----- BLOC DE TEXTE -----
L'apothéose du portrait 
à travers ses dimensions publiques et privées

Le chef d'orchestre Emanuel Muzio en train de diriger - 1882
Fondation Verdi à Milan

Toujours vers la même époque, fin des années 1870 et après la rupture avec Goupil, Boldini renoue avec un genre qu'il avait pratiqué à Florence avant de venir s'établir à Paris, le portrait.

Henri de Rochefort-Luçay - 1881-82
Paris, Musée d'Orsay

C'est un excellent moyen de promotion sociale et il séduit une riche clientèle bourgeoise qui éprouve le besoin de se faire représenter, théoriquement à son avantage (théoriquement, car Boldini ne fait aucun cadeau à ses modèles : sa "plume" est acérée et son oeil impitoyable), du moins par un artiste en vue !!).

Antonio Starrabba, marquis de Rudini - 1898
Palerme, société sicilienne pour l'histoire de la Patrie

Il y est aidé par sa nouvelle conquête, la comtesse Gabrielle de Rasty, qui l'introduit auprès de tous ceux qui comptent dans la capitale et qui sont fiers de lui commander leur portrait, et, plus tard, ceux de leurs épouses. Rapidement il réalise des portraits d'envergure.
----- DONNÉES FOURNIES -----
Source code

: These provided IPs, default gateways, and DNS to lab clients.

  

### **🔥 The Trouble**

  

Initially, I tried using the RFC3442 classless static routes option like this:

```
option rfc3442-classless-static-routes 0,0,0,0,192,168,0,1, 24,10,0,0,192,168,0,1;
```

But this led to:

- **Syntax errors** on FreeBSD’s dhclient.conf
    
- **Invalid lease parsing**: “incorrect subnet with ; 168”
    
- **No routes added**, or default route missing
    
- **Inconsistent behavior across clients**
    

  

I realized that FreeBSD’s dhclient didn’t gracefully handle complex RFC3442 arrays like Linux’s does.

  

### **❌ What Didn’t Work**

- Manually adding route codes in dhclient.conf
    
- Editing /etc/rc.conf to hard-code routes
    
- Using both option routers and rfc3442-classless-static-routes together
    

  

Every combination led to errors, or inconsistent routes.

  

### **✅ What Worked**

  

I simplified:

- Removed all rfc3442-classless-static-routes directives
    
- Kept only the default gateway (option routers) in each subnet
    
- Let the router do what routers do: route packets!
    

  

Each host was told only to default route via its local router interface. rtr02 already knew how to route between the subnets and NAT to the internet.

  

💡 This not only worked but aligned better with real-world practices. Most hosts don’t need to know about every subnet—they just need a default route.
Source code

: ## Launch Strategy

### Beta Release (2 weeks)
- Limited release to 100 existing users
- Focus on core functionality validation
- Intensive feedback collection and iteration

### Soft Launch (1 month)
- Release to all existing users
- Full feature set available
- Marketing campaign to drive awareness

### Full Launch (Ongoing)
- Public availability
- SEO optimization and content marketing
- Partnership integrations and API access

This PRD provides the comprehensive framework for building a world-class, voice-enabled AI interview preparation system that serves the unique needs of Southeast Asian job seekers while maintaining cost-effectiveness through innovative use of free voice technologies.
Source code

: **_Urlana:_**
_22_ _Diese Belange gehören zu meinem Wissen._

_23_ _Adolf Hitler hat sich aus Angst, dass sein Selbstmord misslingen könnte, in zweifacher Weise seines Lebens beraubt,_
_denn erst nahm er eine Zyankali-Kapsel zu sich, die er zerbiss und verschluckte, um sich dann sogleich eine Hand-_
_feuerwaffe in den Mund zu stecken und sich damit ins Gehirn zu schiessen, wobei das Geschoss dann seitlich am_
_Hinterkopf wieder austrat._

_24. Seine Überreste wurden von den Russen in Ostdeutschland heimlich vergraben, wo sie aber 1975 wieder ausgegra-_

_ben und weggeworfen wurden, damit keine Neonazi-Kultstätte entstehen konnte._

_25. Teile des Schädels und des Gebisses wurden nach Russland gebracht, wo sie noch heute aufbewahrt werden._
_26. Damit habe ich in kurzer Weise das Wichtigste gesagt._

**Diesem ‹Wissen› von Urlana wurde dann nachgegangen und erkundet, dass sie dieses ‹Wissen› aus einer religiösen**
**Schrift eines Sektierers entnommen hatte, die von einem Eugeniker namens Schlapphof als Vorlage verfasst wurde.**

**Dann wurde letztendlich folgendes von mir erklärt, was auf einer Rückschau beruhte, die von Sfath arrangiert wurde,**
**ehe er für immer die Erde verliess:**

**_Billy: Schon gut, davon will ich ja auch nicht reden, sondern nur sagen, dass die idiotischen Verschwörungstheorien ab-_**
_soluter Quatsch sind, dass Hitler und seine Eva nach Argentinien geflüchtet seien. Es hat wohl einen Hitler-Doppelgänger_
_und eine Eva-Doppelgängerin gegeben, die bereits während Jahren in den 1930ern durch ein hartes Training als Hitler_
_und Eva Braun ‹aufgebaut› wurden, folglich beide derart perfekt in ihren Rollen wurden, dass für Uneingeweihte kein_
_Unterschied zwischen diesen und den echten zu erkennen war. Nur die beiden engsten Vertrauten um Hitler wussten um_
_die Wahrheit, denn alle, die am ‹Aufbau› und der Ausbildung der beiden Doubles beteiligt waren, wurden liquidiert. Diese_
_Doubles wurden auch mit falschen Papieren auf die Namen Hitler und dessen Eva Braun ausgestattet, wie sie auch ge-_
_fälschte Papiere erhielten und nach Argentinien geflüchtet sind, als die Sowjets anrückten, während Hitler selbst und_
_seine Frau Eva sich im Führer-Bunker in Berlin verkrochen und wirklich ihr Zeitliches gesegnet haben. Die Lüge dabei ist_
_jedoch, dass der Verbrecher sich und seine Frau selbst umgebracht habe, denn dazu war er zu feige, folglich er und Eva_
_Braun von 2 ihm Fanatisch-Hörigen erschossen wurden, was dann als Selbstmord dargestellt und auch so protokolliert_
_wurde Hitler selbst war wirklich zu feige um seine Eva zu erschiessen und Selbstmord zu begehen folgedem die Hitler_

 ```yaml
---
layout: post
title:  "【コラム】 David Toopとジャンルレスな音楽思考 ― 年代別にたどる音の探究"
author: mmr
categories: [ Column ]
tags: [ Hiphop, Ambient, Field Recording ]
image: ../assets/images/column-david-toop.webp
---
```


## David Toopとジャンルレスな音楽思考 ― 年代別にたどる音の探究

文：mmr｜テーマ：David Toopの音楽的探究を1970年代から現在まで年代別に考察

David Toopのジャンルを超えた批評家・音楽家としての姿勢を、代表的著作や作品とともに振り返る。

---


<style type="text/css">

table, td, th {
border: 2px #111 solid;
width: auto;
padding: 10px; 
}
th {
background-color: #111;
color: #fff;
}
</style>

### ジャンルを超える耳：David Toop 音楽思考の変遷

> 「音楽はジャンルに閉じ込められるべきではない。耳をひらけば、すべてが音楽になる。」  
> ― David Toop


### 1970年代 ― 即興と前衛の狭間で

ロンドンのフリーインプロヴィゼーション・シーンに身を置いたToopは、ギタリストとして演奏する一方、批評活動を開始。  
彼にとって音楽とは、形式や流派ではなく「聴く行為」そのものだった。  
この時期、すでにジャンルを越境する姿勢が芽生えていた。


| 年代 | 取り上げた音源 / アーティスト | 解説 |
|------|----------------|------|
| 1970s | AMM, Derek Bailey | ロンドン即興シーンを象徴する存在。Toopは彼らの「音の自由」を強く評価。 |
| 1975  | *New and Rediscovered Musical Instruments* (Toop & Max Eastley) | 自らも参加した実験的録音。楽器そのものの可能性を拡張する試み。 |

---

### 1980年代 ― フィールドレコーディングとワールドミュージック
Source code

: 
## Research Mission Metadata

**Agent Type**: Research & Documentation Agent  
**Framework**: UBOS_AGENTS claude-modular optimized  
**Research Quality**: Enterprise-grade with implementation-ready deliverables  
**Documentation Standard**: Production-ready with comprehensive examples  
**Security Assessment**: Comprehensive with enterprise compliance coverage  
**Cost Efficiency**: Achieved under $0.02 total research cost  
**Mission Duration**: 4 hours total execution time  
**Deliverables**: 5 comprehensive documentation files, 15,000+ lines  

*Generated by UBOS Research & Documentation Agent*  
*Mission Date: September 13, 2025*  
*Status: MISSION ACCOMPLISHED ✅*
-----
## LA CONSIGNE
D'après le texte sur les portraits de Boldini, qui l'introduit auprès de tous ceux qui comptent dans la capitale ?

## RÉPONSE ATTENDUE
La comtesse Gabrielle de Rasty, sa nouvelle conquête.